[OBJECTIVES]
a - Answer these questions from the text below on speeding up polynomial solvers with Numba:
(i) Which Numpy function does the text name as almost one order of magnitude faster than the analytical closed-form solver?
(ii) What decorator is put before each function?
(iii) What mean time is reported for single_quartic after Numba was implemented?
b - Carry on the text below about speeding up polynomial solvers with Numba, starting right after its last line.

[SELECTED TEXT]

--- Start ---

Analytical closed-form solver is about twice as fast than numpy.roots. However, it is much slower (almost one order of magnitude) than the numerical solver from numpy.linalg.eigvals. This difference is mainly the consequence of using list comprehension.

Just-in-time compiler from Numba

Let’s see if we can speed up the computation by using just-in-time compiler from Numba. We only need to import it and put a decorator before each function:

from numba import jit

@jit(nopython=True)
def single_quadratic(a0, b0, c0):
	...

@jit(nopython=True)
def single_cubic(a0, b0, c0, d0):
	...

@jit(nopython=True)
def single_quartic(a0, b0, c0, d0, e0):
	...
	

These are new computation times after Numba was implemented:

%timeit single_cubic(*p_cubic)
6.34 µs ± 7.75 µs per loop (mean ± std. dev. of 7 runs, 1 loop each)

%timeit single_quartic(*p_quartic)
5.8 µs ± 6.87 µs per loop (mean ± std. dev. of 7 runs, 1 loop each)

We can notice that the algorithms are several times faster than both numerical solvers implemented in Numpy.

What about multiple polynomials?

%timeit [single_cubic(*pi) for pi in p_cubics]
27.6 ms ± 80.5 µs per loop (mean ± std. dev. of 7 runs, 10 loops each)

--- End ---

[ROWS]

--- Start ---

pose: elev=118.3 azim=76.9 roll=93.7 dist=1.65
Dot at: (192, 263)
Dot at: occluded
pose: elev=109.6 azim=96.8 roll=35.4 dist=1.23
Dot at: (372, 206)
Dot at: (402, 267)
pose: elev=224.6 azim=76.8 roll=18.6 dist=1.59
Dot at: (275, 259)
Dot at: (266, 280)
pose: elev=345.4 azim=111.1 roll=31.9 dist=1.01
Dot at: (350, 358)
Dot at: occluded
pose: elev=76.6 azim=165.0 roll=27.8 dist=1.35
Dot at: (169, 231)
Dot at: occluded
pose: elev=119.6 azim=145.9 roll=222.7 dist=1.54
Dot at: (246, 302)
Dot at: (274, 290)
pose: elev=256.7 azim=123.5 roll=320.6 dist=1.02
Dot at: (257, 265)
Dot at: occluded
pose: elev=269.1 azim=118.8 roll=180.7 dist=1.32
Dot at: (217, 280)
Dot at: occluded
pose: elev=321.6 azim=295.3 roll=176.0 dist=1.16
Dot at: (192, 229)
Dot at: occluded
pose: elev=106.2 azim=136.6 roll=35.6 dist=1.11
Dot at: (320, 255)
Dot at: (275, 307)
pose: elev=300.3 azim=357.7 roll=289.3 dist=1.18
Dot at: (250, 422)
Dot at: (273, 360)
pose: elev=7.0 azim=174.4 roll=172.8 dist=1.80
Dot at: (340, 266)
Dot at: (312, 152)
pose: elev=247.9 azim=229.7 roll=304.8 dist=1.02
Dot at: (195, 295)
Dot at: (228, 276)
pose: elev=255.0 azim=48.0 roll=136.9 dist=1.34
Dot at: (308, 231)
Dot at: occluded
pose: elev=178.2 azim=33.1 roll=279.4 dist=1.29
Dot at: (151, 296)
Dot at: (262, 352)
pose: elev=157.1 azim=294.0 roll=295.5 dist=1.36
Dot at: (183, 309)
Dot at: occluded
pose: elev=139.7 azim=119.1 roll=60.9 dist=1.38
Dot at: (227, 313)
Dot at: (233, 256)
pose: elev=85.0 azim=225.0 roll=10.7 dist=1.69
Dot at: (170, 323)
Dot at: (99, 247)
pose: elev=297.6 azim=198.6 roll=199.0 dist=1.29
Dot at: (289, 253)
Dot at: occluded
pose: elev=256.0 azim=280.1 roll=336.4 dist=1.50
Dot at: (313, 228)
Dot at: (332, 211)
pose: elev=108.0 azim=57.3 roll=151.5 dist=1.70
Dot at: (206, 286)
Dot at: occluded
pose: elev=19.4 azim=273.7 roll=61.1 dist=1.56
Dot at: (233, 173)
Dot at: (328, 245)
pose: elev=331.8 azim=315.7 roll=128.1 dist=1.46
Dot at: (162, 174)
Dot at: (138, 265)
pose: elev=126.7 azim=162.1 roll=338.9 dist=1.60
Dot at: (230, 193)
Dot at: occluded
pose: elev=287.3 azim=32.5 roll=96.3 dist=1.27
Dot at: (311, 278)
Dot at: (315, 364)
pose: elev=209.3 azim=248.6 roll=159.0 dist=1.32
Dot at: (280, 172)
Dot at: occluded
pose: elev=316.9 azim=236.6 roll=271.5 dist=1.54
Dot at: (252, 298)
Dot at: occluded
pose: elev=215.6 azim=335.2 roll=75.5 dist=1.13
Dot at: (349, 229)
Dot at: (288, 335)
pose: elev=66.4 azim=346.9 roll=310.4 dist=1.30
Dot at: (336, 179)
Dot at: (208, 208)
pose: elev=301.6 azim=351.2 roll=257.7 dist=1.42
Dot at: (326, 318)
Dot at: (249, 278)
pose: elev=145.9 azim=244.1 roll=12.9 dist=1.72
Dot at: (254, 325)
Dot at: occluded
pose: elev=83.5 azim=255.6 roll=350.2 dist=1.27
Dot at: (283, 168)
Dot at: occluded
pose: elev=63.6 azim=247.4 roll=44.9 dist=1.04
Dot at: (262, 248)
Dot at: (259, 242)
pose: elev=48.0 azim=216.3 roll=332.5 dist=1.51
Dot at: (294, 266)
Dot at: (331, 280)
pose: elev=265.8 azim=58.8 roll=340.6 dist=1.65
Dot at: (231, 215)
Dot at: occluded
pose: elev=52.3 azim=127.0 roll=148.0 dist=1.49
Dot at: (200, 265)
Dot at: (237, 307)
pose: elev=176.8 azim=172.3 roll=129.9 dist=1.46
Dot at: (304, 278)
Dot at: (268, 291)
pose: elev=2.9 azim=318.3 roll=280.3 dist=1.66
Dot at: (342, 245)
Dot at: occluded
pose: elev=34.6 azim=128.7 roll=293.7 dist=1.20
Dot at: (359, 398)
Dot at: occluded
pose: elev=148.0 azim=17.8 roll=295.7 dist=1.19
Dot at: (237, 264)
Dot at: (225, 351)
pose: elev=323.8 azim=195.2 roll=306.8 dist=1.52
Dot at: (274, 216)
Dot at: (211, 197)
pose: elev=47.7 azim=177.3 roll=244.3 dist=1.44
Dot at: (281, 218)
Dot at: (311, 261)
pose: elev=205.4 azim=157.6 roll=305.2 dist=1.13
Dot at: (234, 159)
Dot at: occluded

--- End ---

[FINAL RESULTS]
a -
(i) numpy.linalg.eigvals
(ii) @jit(nopython=True)
(iii) 5.8 µs

b -
%timeit [single_quartic(*pi) for pi in p_quartics]
30.8 ms ± 90.6 µs per loop (mean ± std. dev. of 7 runs, 10 loops each)

Analytical closed-form solver (with Numba) is one order of magnitude faster than numpy.roots and shows similar performance, but slightly faster, than numerical solver from numpy.linalg.eigvals.

However, notice that list comprehensions were used here for multiple inputs. What if we could vectorize this code using Numpy arrays and speed up computation times even more?

Vectorized analytical closed-form solvers

To vectorize functions single_quadratic, single_cubic, and single_quartic using Numpy arrays we have to get rid of all if clauses and replace them with Numpy masks. Also, we have to replace all mathematical functions from math and cmath with corresponding Numpy functions. This is implemented as follows.

For quadratic equation:

def multi_quadratic(a0, b0, c0):
    # Quadratic coefficient
    a, b = b0 / a0, c0 / a0

    # Some repeating variables
    a0 = -0.5*a
    delta = a0*a0 - b
    sqrt_delta = numpy.sqrt(delta + 0j)

    # Roots
    r1 = a0 - sqrt_delta
    r2 = a0 + sqrt_delta

    return r1, r2

For cubic equation:

def multi_cubic(a0, b0, c0, d0, all_roots=True):
    # Cubic coefficients
    a, b, c = b0 / a0, c0 / a0, d0 / a0

    # Some repeating constants and variables
    third = 1./3.
    a13 = a*third
    a2 = a13*a13
    sqr3 = math.sqrt(3)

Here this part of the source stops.